Bruno Retailleau jure qu’il a entendu le peuple lui confier les clés de Matignon. Problème : avec 64 députés, la droite qu’il dirige n’a pas vraiment de quoi faire résonner les urnes. À force d’écouter les voix, il confond l’écho de ses discours et le verdict des électeurs.
Il fallait oser. Dans une France suspendue entre un Premier ministre démissionnaire (Sébastien Lecornu, parti le 5 octobre avec les honneurs du chaos) et un président en quête d’un Matignon de rechange, Bruno Retailleau, chef des Républicains, s’est cru investi d’une mission : remettre la droite au centre du jeu. Sur Europe 1, l’homme de Vendée a posé ses conditions — pas de Premier ministre de gauche, et surtout pas de retour à la Macronie. « Le message des Français doit être respecté », a-t-il martelé, l’air grave. Message compris, mais mal traduit : avec une soixantaine de députés, Retailleau revendique un mandat que les urnes ne lui ont jamais donné.
Le triomphe des autres
Retour rapide sur les faits. En juin-juillet 2024, la dissolution d’Emmanuel Macron a produit une Assemblée émiettée : 182 sièges pour le Nouveau Front populaire, 168 pour le camp présidentiel, 143 pour le RN… et 47 pour Les Républicains. Une performance qu’on qualifiera de « sobre ». Avec les apparentés, Retailleau grimpe à 62 sièges — l’équivalent d’un groupe d’influence, pas d’un bloc dirigeant.
Mais l’intéressé préfère y voir un signal fort : les Français auraient, dit-il, exprimé leur soif d’une droite « responsable ». En clair : la droite doit tout refuser, surtout si ça vient de la gauche. L’analyse, disons, audacieuse, confond souvent recul électoral et mandat moral.
Des miettes électorales montées en gâteau politique
Depuis janvier, LR s’accroche à ses succès locaux comme à des trophées de guerre. Michel Barnier a repris une circonscription parisienne avec 14,98 % des voix : de quoi redonner espoir à la rue de Vaugirard, pas au pays. Ailleurs, dans les Français de l’étranger, une candidate Renaissance a devancé la gauche — victoire de circonstance, transformée en preuve de « retour de la droite ».

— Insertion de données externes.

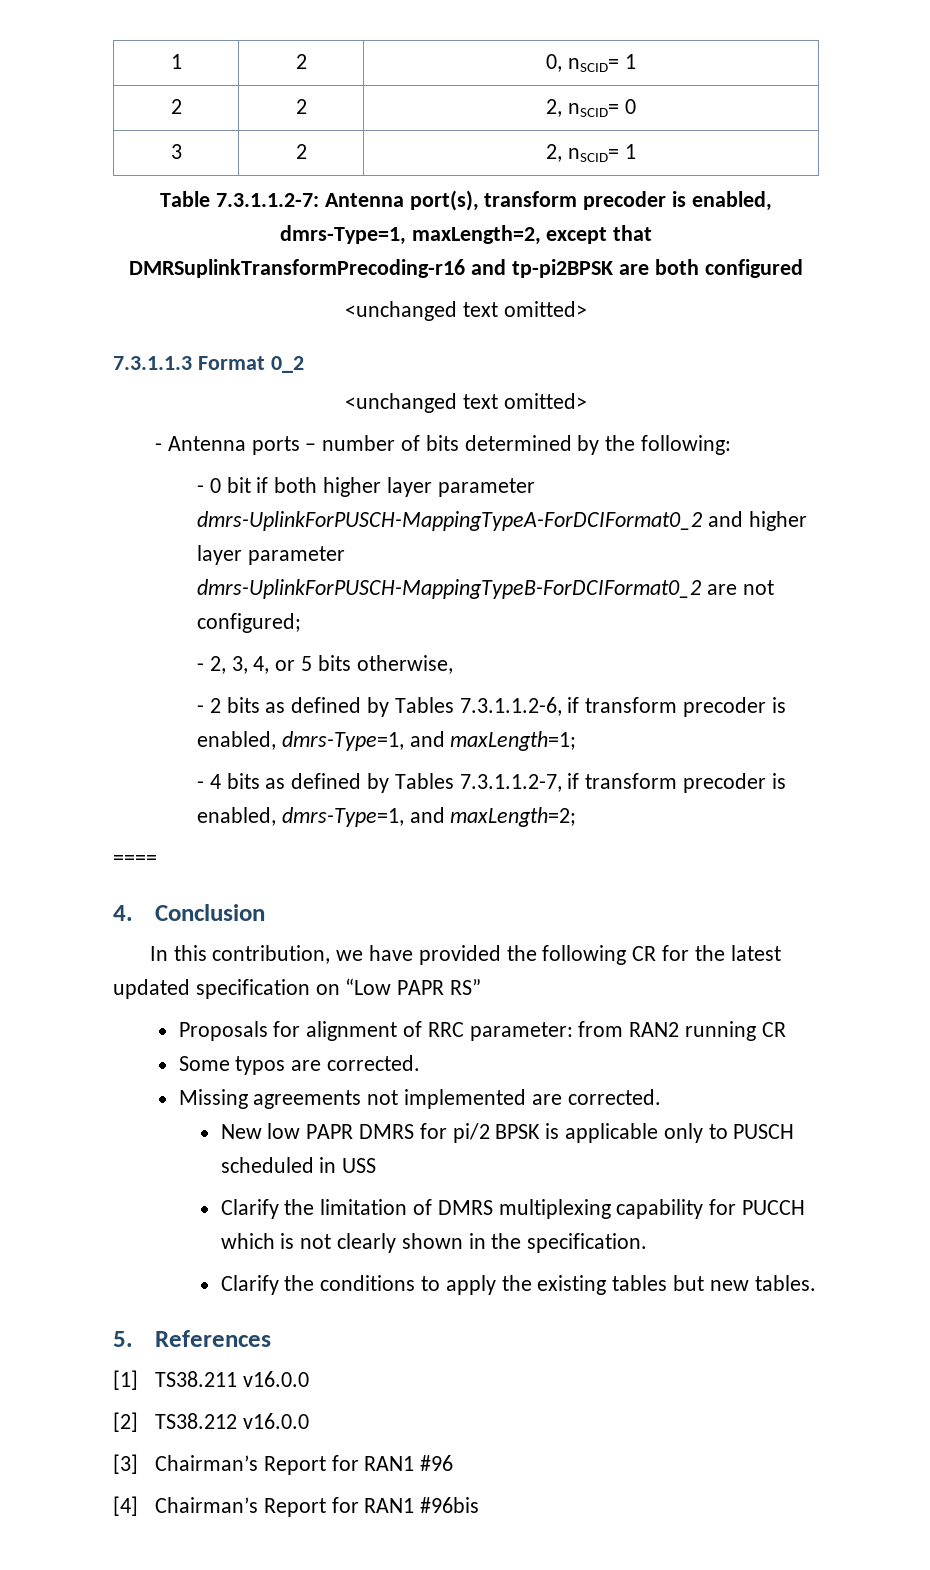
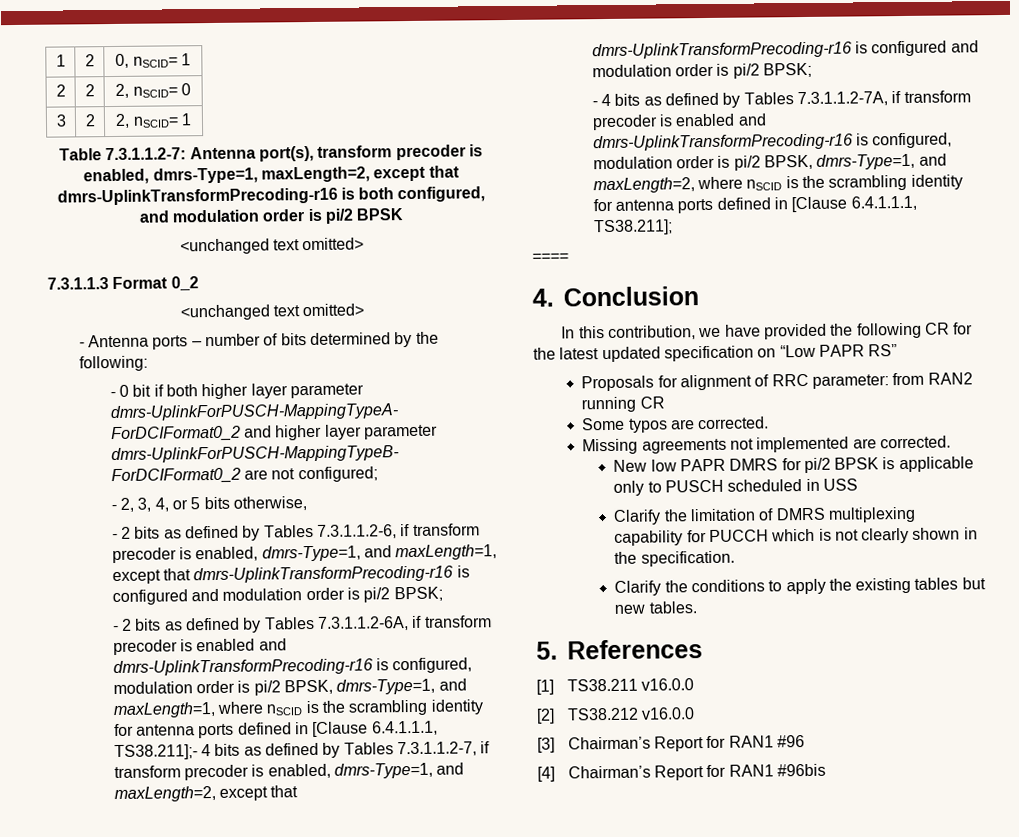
[129,259,803,278] DMRSuplinkTransformPrecoding-r16 and tp-pi2BPSK are both configured -> [56,186,486,206] [138,208,404,224] dmrs-UplinkTransformPrecoding-r16 is both configured, and modulation order is pi/2 BPSK
[450,731,577,751] [196,781,204,789] maxLength=1; // - -> [395,544,498,561] [111,565,470,585] [111,586,443,606] [112,615,492,633] [112,638,287,656] [112,657,473,677] [112,678,467,696] [112,699,483,719] [113,720,438,739] [113,744,198,761] maxLength=1, except that dmrs-UplinkTransformPrecoding-r16 is configured and modulation order is pi/2 BPSK; // - 2 bits as defined by Tables 7.3.1.1.2-6A, if transform precoder is enabled and dmrs-UplinkTransformPrecoding-r16 is configured, modulation order is pi/2 BPSK, dmrs-Type=1, and maxLength=1, where nSCID is the scrambling identity for antenna ports defined in [Clause 6.4.1.1.1, TS38.211];-
[450,807,577,827] maxLength=2; -> [113,785,299,803] [591,40,979,60] [591,62,812,79] [591,90,971,108] [591,113,767,131] [592,132,953,152] [592,153,947,171] [592,174,963,194] [592,195,917,214] [592,219,673,236] maxLength=2, except that dmrs-UplinkTransformPrecoding-r16 is configured and modulation order is pi/2 BPSK; // - 4 bits as defined by Tables 7.3.1.1.2-7A, if transform precoder is enabled and dmrs-UplinkTransformPrecoding-r16 is configured, modulation order is pi/2 BPSK, dmrs-Type=1, and maxLength=2, where nSCID is the scrambling identity for antenna ports defined in [Clause 6.4.1.1.1, TS38.211];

Dans le Tarn-et-Garonne, la partielle d’octobre devait confirmer cette tendance. Retailleau y a multiplié les appels à « ne pas voter pour la gauche » face à une alliance RN-UDR. Résultat : son candidat finit troisième. À vouloir unir les droites, il a surtout réussi à diviser les voix.
64 députés et une menace de censure
Le paradoxe est là : avec 64 députés, Retailleau parle comme s’il en avait 300. Sur X, il promet de « bloquer tout gouvernement socialiste contraire aux intérêts de la France ». Une posture martiale, qui impressionne surtout les micros. Car sans alliance ni avec le centre, ni avec la gauche modérée, la menace pèse peu.
Dans les couloirs du Palais-Bourbon, on ironise : « Il menace de censure comme d’autres menacent de bouder. » Et au fond, c’est bien ce que redoute la droite traditionnelle : disparaître du jeu, entre un centre usé et une extrême droite triomphante.
Illusion d’optique
La sortie de Bruno Retailleau illustre moins une stratégie qu’un réflexe : celui d’une droite persuadée que son poids historique compense sa faiblesse arithmétique. Les Français ont voté pour la fragmentation ; Retailleau y voit un appel à l’unité — sous sa direction, évidemment.
Menacer de censure avec 64 députés, c’est un peu comme brandir un couteau en plastique dans une bataille de sabres : ça fait du bruit, mais personne ne recule. À force de confondre le souvenir du gaullisme avec le bulletin des législatives, la droite risque de ne plus faire peur qu’à elle-même.